In performing its nominating function, the committee identifies, recruits, evaluates and nominates candidates to fill vacancies on the board, using criteria set forth in the company's Corporate Governance Guidelines. The process followed by the nominating and governance committee to identify and evaluate candidates includes receiving recommendations from our directors, management and stockholders, holding meetings to evaluate biographical information and background material relating to potential candidates and interviewing selected candidates by members of the nominating and governance committee, management and the board. The nominating and governance committee is responsible for annually reviewing with the board the requisite skills and criteria for new board members, as well as the composition of the board as a whole. The nominating and governance committee also annually reviews the performance of the board, its committees and each of the directors.

The nominating and governance committee will consider nominees recommended by stockholders.

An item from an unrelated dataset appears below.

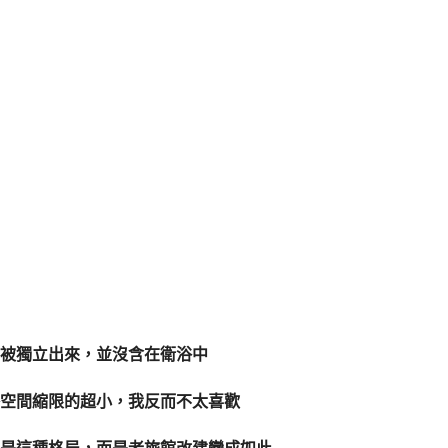
被獨立出來，並沒含在衛浴中
空間縮限的超小，我反而不太喜歡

Stockholders who wish to recommend a nominee for director should submit the name of such nominee to the corporate Secretary of IDEXX at the company's headquarters' address, together with biographical information and background material sufficient for the committee to evaluate the nominee based on its selection criteria, and a statement as to whether the stockholder or group of stockholders making the recommendation has beneficially owned more than 5% of the company's common stock for at least a year as of the date such recommendation is made. Assuming that appropriate biographical and background material has been provided on a timely basis, the nominating and governance committee will apply the same criteria, and follow substantially the same process, in considering stockholder nominations that comply with these procedures as it does in considering other nominations. Stockholders also have the right under the company's Amended and Restated Bylaws to nominate director candidates directly, without any action or recommendation on the part of the nominating and governance committee or the board. If the board determines to nominate a stockholder-recommended candidate and recommends his or her election, then his or her name will be included on the company's proxy card for the next annual meeting. Candidates nominated by stockholders in accordance with the procedures set forth in the Amended and Restated Bylaws will not be included on the company's proxy card for the next annual meeting, but may be included on proxies the nominating stockholders may seek independently.

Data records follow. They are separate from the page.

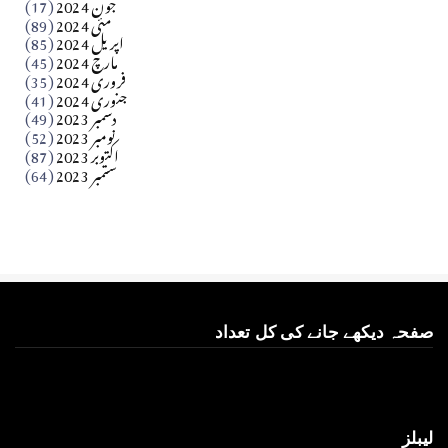
جون 2024
(17)
مئی 2024
(89)
کالم
اپریل 2024
(85)
مارچ 2024
(45)
​تحریر: عاصم نواز طاہرخیلی (غازی/ہری پور)
فروری 2024
(35)
جنوری 2024
(41)
Apr 01, 2026
دسمبر 2023
(49)
نومبر 2023
(52)
اکتوبر 2023
(87)
ستمبر 2023
(64)
صفحہ دیکھے جانے کی کل تعداد
لیبلز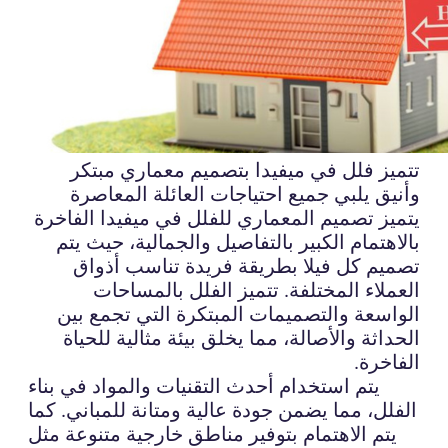
تتميز فلل في ميفيدا بتصميم معماري مبتكر
وأنيق يلبي جميع احتياجات العائلة المعاصرة
يتميز تصميم المعماري للفلل في ميفيدا الفاخرة
بالاهتمام الكبير بالتفاصيل والجمالية، حيث يتم
تصميم كل فيلا بطريقة فريدة تناسب أذواق
العملاء المختلفة. تتميز الفلل بالمساحات
الواسعة والتصميمات المبتكرة التي تجمع بين
الحداثة والأصالة، مما يخلق بيئة مثالية للحياة
الفاخرة.
يتم استخدام أحدث التقنيات والمواد في بناء
الفلل، مما يضمن جودة عالية ومتانة للمباني. كما
يتم الاهتمام بتوفير مناطق خارجية متنوعة مثل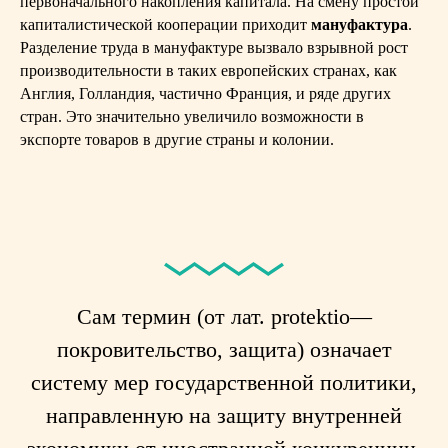
первоначального накопления капитала. На смену простой
капиталистической кооперации приходит
мануфактура
.
Разделение труда в мануфактуре вызвало взрывной рост
производительности в таких европейских странах, как
Англия, Голландия, частично Франция, и ряде других
стран. Это значительно увеличило возможности в
экспорте товаров в другие страны и колонии.
Сам термин (от лат. protektio—
покровительство, защита) означает
систему мер государственной политики,
направленную на защиту внутренней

Compensation Committee Members

The compensation committee oversees the management compensation philosophy and practices of IDEXX, evaluates the performance of the Chief Executive Officer, determines the compensation of the Chief Executive Officer and the other executive officers, and administers the company's stock incentive plans. The current compensation committee members are Robert J. Murray (Chairman), Thomas Craig, Errol B. DeSouza, PhD and William T. End, each of whom is an independent director, as defined by the rules of the NASDAQ Stock Market. The responsibilities of the compensation committee are defined in more detail in the Compensation Committee Charter.

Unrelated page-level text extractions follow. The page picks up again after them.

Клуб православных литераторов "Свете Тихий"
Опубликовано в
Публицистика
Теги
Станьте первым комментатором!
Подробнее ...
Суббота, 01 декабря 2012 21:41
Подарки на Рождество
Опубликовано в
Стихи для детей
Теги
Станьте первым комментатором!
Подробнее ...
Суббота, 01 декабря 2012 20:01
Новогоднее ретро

The Compensation Committee oversees the compensation structure for senior managers of IDEXX, evaluates the performance of, and sets the compensation of, the Chief Executive Officer and administers the Company's stock incentive plans.


Finance Committee

The finance committee advises the board of directors with respect to financial matters, including financing strategies, investment practices, financial risk management, acquisitions and divestitures. The current finance committee members are Thomas Craig (Chairman), Rebecca M. Henderson, PhD, Barry C. Johnson, PhD and Brian P. McKeon. The responsibilities of the finance committee are defined in more detail in the Finance Committee Charter.